BMC genomics 2018 04 1019(1) 241 doi 10.1186/s12864-018-4591-3
MicroRNAs (miRNAs) are short, non-coding RNAs that regulate gene expression at the post-transcriptional level and play a key role in the control of innate and adaptive immune responses. For a subclinical infection such as bovine streptococcal mastitis, early detection is a great challenge, and miRNA profiling could potentially assist in the diagnosis and contribute to the understanding of the pathogenicity and defense mechanisms. We have examined the miRNA repertoire and the transcript level of six key immune genes [tumor necrosis factor alpha (TNFα), interleukin-1 beta (IL-1β), interleukin-6 (IL-6), interleukin-8 (IL-8), interleukin-10 (IL-10) and transforming growth factor beta 1 (TGFβ1)] during the early phase response of bovine immature macrophages to in vitro infection with live Streptococcus agalactiae. Next generation sequencing of small RNA libraries from 20 cultures of blood monocyte-derived macrophages exposed to either one of two sequence types of S. agalactiae (ST103 or ST12) for 6 h in vitro and unchallenged controls was performed.

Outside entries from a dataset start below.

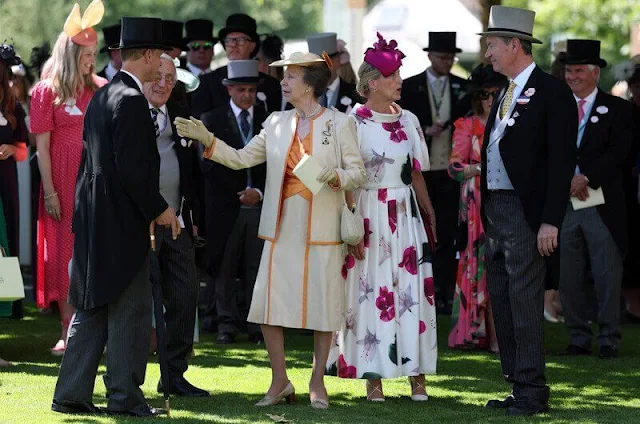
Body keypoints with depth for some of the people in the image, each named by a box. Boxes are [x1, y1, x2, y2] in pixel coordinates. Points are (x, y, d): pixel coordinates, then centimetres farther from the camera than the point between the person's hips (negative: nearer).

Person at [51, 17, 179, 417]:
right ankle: (125, 396, 1)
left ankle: (72, 394, 12)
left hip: (94, 218, 10)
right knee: (130, 308, -2)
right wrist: (158, 209, -11)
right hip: (121, 220, -10)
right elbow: (133, 167, -21)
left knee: (92, 308, 11)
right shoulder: (131, 100, -15)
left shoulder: (101, 97, 14)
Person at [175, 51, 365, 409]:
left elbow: (358, 173, 0)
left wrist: (336, 176, -20)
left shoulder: (340, 124, 0)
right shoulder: (277, 124, 11)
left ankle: (318, 383, 13)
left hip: (322, 229, -4)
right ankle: (280, 382, 11)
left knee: (323, 304, 1)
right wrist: (207, 139, 0)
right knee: (269, 303, -1)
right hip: (282, 228, 4)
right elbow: (241, 158, 10)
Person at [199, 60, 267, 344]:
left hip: (260, 202, 1)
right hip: (226, 204, -1)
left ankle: (257, 326, 4)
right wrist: (241, 193, -8)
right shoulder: (212, 119, 6)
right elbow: (211, 163, -2)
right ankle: (227, 324, 9)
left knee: (257, 267, 0)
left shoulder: (267, 119, 10)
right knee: (225, 268, 2)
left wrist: (259, 191, -7)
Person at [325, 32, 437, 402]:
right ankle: (374, 378, 2)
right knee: (371, 291, -2)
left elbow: (418, 174, 14)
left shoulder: (408, 120, 9)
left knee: (412, 290, 0)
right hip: (368, 216, -4)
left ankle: (417, 375, 3)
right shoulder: (353, 122, -4)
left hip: (405, 217, 4)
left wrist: (433, 216, 12)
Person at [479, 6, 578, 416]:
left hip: (525, 213, -9)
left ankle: (532, 392, -5)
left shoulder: (552, 92, -9)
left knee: (525, 302, -8)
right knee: (502, 303, 10)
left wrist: (550, 221, -19)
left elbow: (562, 160, -14)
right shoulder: (504, 95, 17)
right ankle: (518, 386, 17)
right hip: (496, 209, 9)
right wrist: (484, 213, 11)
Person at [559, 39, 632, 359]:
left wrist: (586, 178, -17)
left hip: (601, 205, -3)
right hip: (563, 203, 3)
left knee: (607, 275, -3)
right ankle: (578, 338, 11)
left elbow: (617, 153, -7)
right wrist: (566, 181, -10)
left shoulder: (617, 109, 4)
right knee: (568, 277, 4)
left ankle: (609, 339, 3)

Analyzes of over 356 million high quality sequence reads, revealed differential expression of 17 and 44 miRNAs (P < 0.05) in macrophages infected with ST103 and ST12, respectively, versus unchallenged control cultures. We also identified the expression of 31 potentially novel bovine miRNAs. Pathway analysis of the differentially regulated miRNAs and their predicted target genes in the macrophages infected with ST12 revealed significant enrichment for inflammatory response and apoptosis, while significant enrichment for integrin and GABA signaling were found in ST103 infected macrophages. Furthermore, both bacterial strains regulated miRNAs involved in the alternative activation of macrophages. The transcript levels of TNF-α, IL-1β, IL-6, IL-8 and IL-10 were significantly up-regulated by both bacterial strains, however the expression of TGFβ1 was significantly down-regulated only by ST12. CONCLUSIONS
Our study identified pathogen-induced differential regulation of miRNAs controlling inflammation and polarization in bovine macrophages. This implies that miRNAs have potential to serve as biomarkers for early detection of bacterial infection.